Pedagogical Supports in Social Theory
One month ago, we posted a Q&A with Black Hawk Hancock, discussing the challenges of teaching sociological theory. In it, he highlighted three main challenges in teaching social theory:
1. The ways in which theorists are placed into “camps” by too many textbooks can obscure the work of individual theorists and undermine the complexity of any one thinker’s work, prompting students to rely on labels without fully understanding the intellectual debates involved.
2. Students too often have negative predisposed orientations toward theory as useless or boring.
3. Students have difficulty establishing connections between theories and empirical research, or between theories and their everyday lives and current issues.
This week, we officially launch the third and very-much-revised edition of our popular reader, Social Theory: Continuity and Confrontation, edited by Roberta Garner and Black Hawk Hancock. This book has been structured with pedagogy in mind, and provides exactly the kinds of supports that address the above mentioned challenges.

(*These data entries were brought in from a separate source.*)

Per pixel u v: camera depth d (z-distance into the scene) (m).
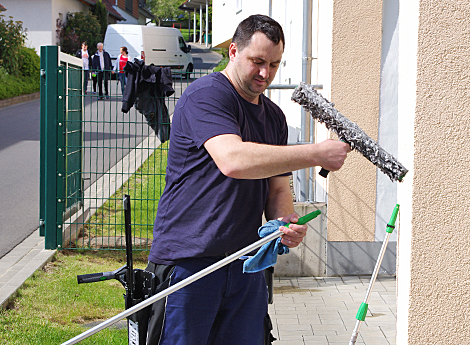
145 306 2.43
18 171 10.04
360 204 5.53
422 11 2.90
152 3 73.38
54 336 3.88
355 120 5.42
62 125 5.89
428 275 3.01
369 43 5.35
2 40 21.31
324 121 2.20
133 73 5.64
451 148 2.94
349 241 5.57
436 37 2.91
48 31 29.17
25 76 22.42
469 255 2.98
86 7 35.19
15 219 7.21
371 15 5.32
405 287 3.09
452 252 2.98
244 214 2.53
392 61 5.37
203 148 2.42
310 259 5.59
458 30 2.89
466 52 2.90
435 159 2.95
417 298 3.02
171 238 2.54
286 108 9.31
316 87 5.66
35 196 8.40
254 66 2.39
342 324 4.43
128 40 25.48
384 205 5.54
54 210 5.92
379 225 5.57
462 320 3.01
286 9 9.42
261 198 2.60
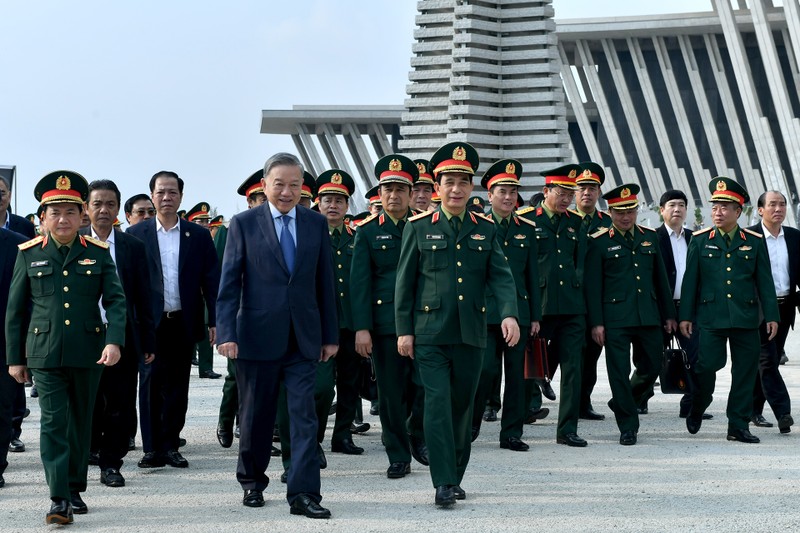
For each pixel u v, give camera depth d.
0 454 9.25
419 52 56.00
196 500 8.62
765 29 74.25
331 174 11.38
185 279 10.27
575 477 9.48
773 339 11.95
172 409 10.15
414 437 10.20
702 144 88.19
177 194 10.36
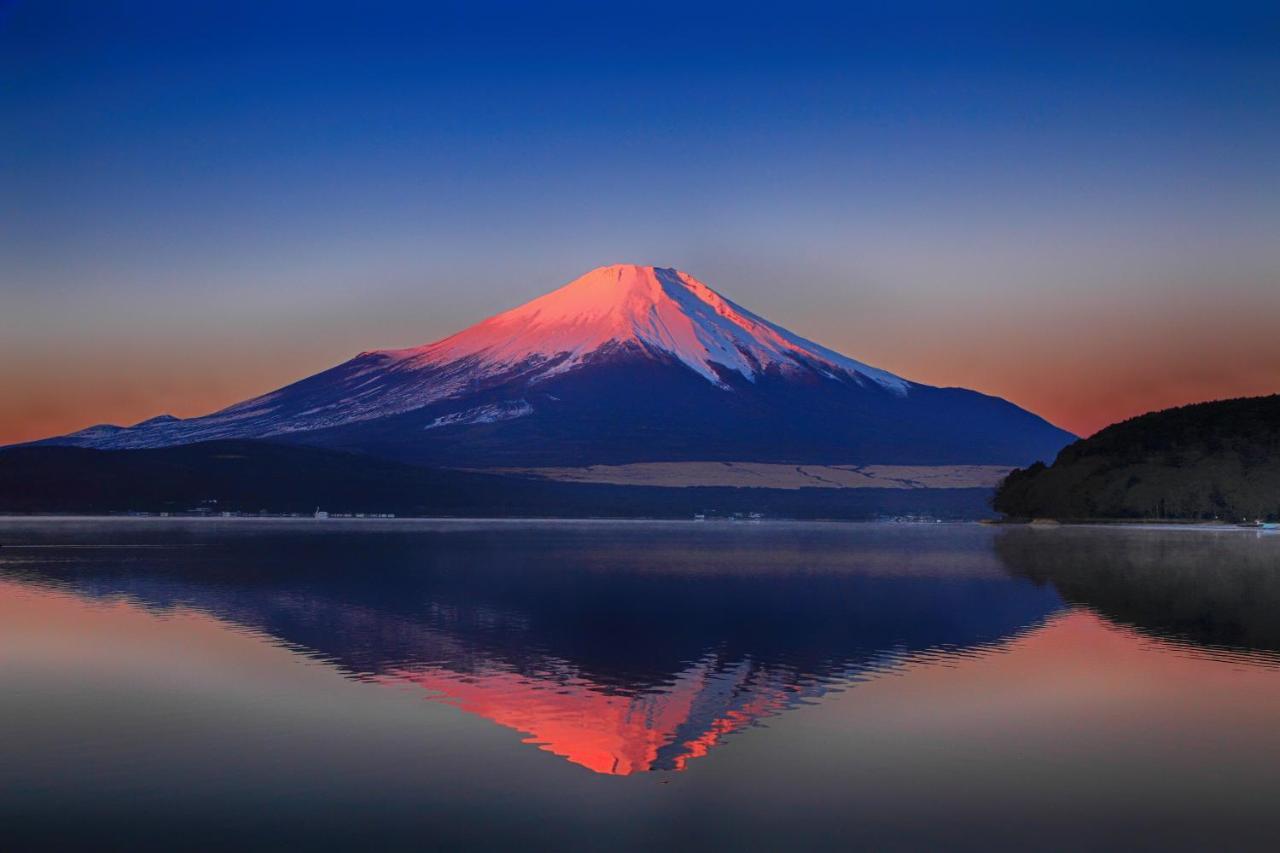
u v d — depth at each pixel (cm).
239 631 3759
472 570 6456
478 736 2294
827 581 5784
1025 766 2080
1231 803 1872
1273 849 1681
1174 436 15588
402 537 10769
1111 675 2947
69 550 8194
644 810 1842
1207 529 12812
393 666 3091
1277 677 2905
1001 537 11319
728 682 2875
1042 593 5069
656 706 2580
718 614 4294
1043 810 1839
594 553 8262
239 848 1672
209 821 1780
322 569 6431
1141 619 4094
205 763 2088
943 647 3441
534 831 1744
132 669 3022
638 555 8038
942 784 1975
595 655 3300
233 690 2747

It is intended to help instructors teach theory by supplying them with the materials that will make life easier for them—contextual information, biographies, a broad and diverse set of readings—while providing students with a clear idea of where the discipline has come from and where it’s heading.
Here are some of the pedagogical features:
1. Short biographies are provided for each theorist and “legacy” author, in order to give students the general historical context in which these theorists lived and worked.
2. A revised “Reading Theory” introduction and short introductory sections to chapters and readings throughout the book serve to:
- Help students read the material without interpreting it for them
- Help students connect theories to each other and develop a better understanding of continuities, conversations, controversies, and legacies—in short, to see theory as an ongoing process, not a bunch of abstract texts
- Help students connect theory to everyday life and current issues
- Establish connections between theories and empirical research
- Link theories in sociology (and social thought) to other types of thought—for example, linking Hegel and Marx, Nietzsche to Weber, Simmel, and Foucault, and feminist theory to Freud.
3. “Suggested Readings” at the end of each chapter have been expanded from previous editions and now include contemporary research articles.
4. Each chapter includes a “Study Guide” which provides key terms for the chapter and a number of questions to stimulate review, class discussion, and observation.
5. “Questions and Exercises” at the end of each chapter include the following:
- Visualization exercises that help students to imagine examples and situations in order to illustrate concepts
- Discussion questions, including a format so that students can formulate their own questions
- Theory exercises that illustrate concepts and promote understanding theories
- Questions and exercises that link theory to empirical research, showing how theories motivate research questions or help to interpret research findings.